How do you describe your sound and music philosophy? Where does your creative drive come from?
I like to try to get a vocal kind of sound on the guitar and I like to play or try to play saxophone lines or trumpet lines and get that kind of Sound, with lots of air. A lot of songs that I write are inspired by other musicians that I play with or other music that I hear and sometimes I write something that might be inspired by just a feeling that I might have.
Which meetings have been the most important experiences? What was the best advice anyone ever gave you?
Of course, I’ll been so fortunate to play with so many amazing musicians both very famous and also musicians that are not so well known but our incredible. Of course, Miles Davis was a big influence and always will be. And both the Brecker brothers Mike and Randy have always and will always be so influential for me. And many others of course.
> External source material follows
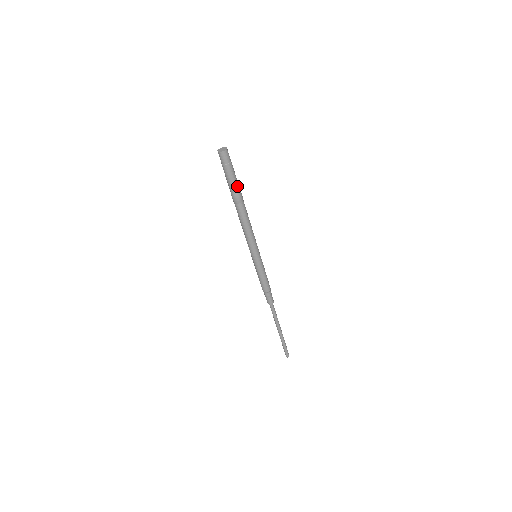
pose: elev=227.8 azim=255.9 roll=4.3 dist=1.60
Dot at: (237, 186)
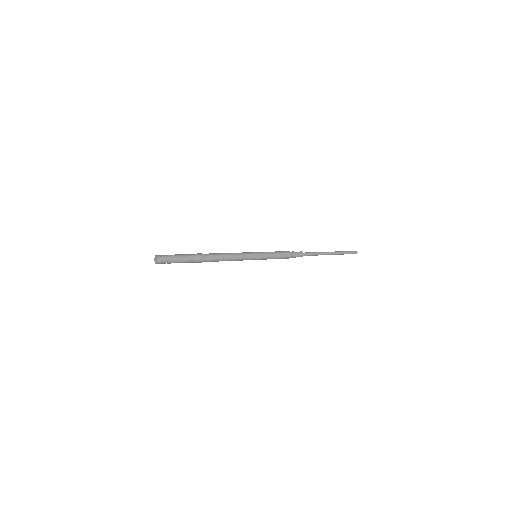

Jaco Pastorius, he’s meant more to me than words can say. And David Sanborn who I played with for a year and a half, and the four generations of miles which had different people in the band At different times, But in that band the musicians I got to play with were Ron Carter George Coleman Jimmy Cobb Buster Williams Sonny fortune.
And Billy Cobham also and Blood Sweat & Tears. But many others that aren’t so well-known like the amazing Jerry Bergonzi, George Garzone. The list is too much to mention but I’ve had many opportunities to play with great musicians and I still have opportunities to do that.
"Jazz music and music in general has been so important in my life and I’ve been so grateful to play with such amazing and inspirational musicians. And been fortunate enough to go on the road and play music for people in many different countries which is really always an awesome experience. And I’m also so grateful to be married to a wonderful musician, Leni Stern, who has inspired me through the years." (Photo: Mike Stern & Miles Davis / Photo by Rico D'Rozario)
Are there any memories from gigs, jams, tours and studio sessions which you’d like to share with us?
Sorry too many to mention but all the memories or at least 99% of them are good memories and inspiring and sometimes very funny. And I hope to have a lot more in the years to come.
What do you miss most nowadays from the music of the past? What are your hopes and fears for the future of?
I think jazz usually doesn’t get old, so I don’t miss music from the old days because Sometimes I still play music from the old days and it sounds new to me. And I think it will always be that way especially with this kind of music. My hope right now is what all musicians are feeling. We hope this virus goes away as soon as possible so we can play again in front of people. Because a big part of music is communicating with other people and I love the experience of playing live gigs in front of other people. And usually jazz audiences are listening audiences, so live gigs can really be wonderful experiences.
What are some of the most important lessons you have learned from your experience in the music paths?
I think the most important thing to learn about music is to listen. And there are many different ways of listening but two of the most important are listening to analyze and learn, and then the most important. Listening from the heart. To feel what the music is trying to communicate emotionally.
What is the impact of Jazz on the socio-cultural implications? How do you want it to affect people?
To me, Jazz is music, and music is a language of the heart. And I think that helps people in so many ways.
Let’s take a trip with a time machine, so where and why would you really want to go for a whole day?
I would love to be able to hang out and play with Wes Montgomery in the morning and maybe in the afternoon also, and at night I’d love to be able to hang out and play with Jimi Hendrix. Please let me know who makes your time machine because I would love to get in touch with him.